I remember excitedly saying hi to everyone first thing in the morning right after the school meeting. But I was greeted, or so, not greeted with the opposite. Got a nice cold, glare from my was-bestfriend-three-days-ago. Some friends nervously said hi, others walked past me like I died, and there stood my best guy friend, Nick, waving ecstatically with his skinny arm and big smile, just as clueless as I was.
That was the opening day to all hell breaking loose. Prologue to confrontation and threats from various girls I’ve never met, talked to, or used to be friends with, about my supposed “deep wishes” to steal and flirt with my best friend’s boyfriend. Steal? Flirt? What was that? Wait, I didn’t even know what a boyfriend was. Crush? The crushes I had don’t even know I exist because they lived timezones away.
“What a bitch?” “Aren’t you the least bit ashamed of yourself?” “FYI, I am not on your side.” “Ouu, better keep your new man close. Nakita’s around.”

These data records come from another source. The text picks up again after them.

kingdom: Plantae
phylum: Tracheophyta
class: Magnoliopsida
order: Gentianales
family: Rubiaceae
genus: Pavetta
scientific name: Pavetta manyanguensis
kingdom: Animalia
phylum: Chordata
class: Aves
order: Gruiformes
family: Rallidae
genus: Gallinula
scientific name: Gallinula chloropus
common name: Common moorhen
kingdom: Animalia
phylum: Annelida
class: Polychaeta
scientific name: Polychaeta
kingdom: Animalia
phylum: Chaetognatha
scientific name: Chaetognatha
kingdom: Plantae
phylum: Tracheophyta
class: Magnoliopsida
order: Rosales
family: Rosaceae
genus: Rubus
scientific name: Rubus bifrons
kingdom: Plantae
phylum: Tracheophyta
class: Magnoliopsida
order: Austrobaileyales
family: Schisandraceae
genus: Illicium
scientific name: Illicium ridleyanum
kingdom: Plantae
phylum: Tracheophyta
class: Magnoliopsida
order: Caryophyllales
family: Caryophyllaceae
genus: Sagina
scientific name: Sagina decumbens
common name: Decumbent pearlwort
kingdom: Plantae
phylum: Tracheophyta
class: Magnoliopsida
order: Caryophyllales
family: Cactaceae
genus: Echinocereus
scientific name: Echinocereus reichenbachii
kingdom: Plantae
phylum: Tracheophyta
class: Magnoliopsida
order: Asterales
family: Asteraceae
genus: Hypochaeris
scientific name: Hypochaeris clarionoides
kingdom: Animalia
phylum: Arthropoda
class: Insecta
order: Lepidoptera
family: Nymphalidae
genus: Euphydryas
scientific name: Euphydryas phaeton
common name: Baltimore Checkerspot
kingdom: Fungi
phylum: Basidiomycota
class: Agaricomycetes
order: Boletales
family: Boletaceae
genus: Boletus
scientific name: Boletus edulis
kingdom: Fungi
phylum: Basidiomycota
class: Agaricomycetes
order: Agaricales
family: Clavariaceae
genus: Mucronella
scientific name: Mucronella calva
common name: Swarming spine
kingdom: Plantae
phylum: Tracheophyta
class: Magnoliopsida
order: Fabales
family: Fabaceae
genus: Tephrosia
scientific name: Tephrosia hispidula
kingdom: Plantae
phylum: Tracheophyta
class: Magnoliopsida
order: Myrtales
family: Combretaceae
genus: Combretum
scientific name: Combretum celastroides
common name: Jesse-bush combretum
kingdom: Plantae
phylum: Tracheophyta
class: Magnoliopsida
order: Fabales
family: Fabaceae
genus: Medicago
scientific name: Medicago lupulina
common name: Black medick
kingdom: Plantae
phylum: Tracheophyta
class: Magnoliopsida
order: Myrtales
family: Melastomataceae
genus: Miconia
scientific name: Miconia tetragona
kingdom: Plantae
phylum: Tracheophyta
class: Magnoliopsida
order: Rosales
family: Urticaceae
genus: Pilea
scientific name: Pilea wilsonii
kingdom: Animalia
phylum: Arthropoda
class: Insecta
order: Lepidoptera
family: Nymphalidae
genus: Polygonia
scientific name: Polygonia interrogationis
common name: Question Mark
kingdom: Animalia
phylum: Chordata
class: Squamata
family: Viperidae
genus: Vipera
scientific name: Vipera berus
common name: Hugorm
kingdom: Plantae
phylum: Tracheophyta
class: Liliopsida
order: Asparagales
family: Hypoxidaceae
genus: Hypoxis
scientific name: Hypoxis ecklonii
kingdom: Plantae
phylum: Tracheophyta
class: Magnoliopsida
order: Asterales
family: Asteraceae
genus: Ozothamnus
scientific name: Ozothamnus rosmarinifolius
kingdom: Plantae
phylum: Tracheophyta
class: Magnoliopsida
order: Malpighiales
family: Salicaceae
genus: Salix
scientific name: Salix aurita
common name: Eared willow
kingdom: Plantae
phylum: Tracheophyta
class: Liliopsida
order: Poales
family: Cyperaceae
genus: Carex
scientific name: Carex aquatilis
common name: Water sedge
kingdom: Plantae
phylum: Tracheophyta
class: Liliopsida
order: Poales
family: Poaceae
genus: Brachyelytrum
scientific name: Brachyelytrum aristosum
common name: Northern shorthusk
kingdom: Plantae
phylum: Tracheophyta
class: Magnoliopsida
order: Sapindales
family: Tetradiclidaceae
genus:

The smiles in my face asking me if I’m okay just so they can chuckle away to the new possy they’ve created based on the hate for me. The slambooks with my name in them, the pledges of “I swear I didn’t take part in it, Nakita,” the in-synch, rolling down of windows of the bus next to mine, trash flying into my face, “slut, whore, hoe–you know what you did! Don’t act like you don’t know, Bitch!”
I will never forget.
I. Will. Never. Forget.
Days, weeks, months–felt like fucking eternity.
Eternity of me making the decision to completely outcast myself. Studying after school to see if I could skip a grade and shorten the misery. Surveying high schools everyone was going to so I could go to one that NO ONE knew. Crying anywhere, anytime and giving no fucks.
I never knew when it was going to stop. My mom used to see me so excited to go to school. Now she never even saw me smile or come out of my room. I just became some angry, dark child. And she didn’t know why, until almost after everything.
Out of the blue, after I don’t even know how long, I eventually did receive an apology, but it was appalling lol. Because it was an “I’m sorry for whatever I may have done to somehow cause us to no longer be friends. I hope you forgive me, Nakita. I don’t know why you’re mad. But don’t be mad.”
I scoffed. And just walked away. I came back the next day like nothing happened, because in everyone else’s mind, nothing did happen. To them. Like this hell was all a fucking dream, some made up shit in my head?!?! Wow. Forgiveness to me, wasn’t me accepting them or overlooking what they did. It was me looking the shit they did to me straight in the eye, and closing off my heart forever and knowing to never let them in again. Ever. Even if I smiled and said hi.
What amazes me the most, is that during all that, I not once ever wished revenge upon them, nor an apology or the same bad things to happen to them. I never once said a thing to retaliate, stand up for myself, or spread rumors back. All I wished for was–the strength to get through this moment.
Because the most important thing wasn’t for them to be punished, it was just for me to get out and far away. It was my safety and inner peace. What happened to them, was never of my concern.
I hope to bring that with me today. During new heartbreaks that shatter my soul, pain that crumbles the good in me, that wishes the most extremity of suffering upon harmers. I hope to remember the resilience in 13 year-old me. The one who knew silence was key. Who knew that truth would prevail. Who believed that good would win. And that to win, was to not play.
Who knew that she no longer needed anyone else. That if she knew the truth, then that was more than enough. That SHE was more than ENOUGH.
Remembering tough memories can be empowering. Living tough times can be nurturing. They teach you that although bad things don’t stop happening to you, you do get better and stronger at overcoming them each time they do.
That even if this moment is hard, focus on the good, and in time, you’ll have made it through before you even knew it.
Nothing lasts forever. ❤
Thanks for hanging in there Nakita. You did great baby girl.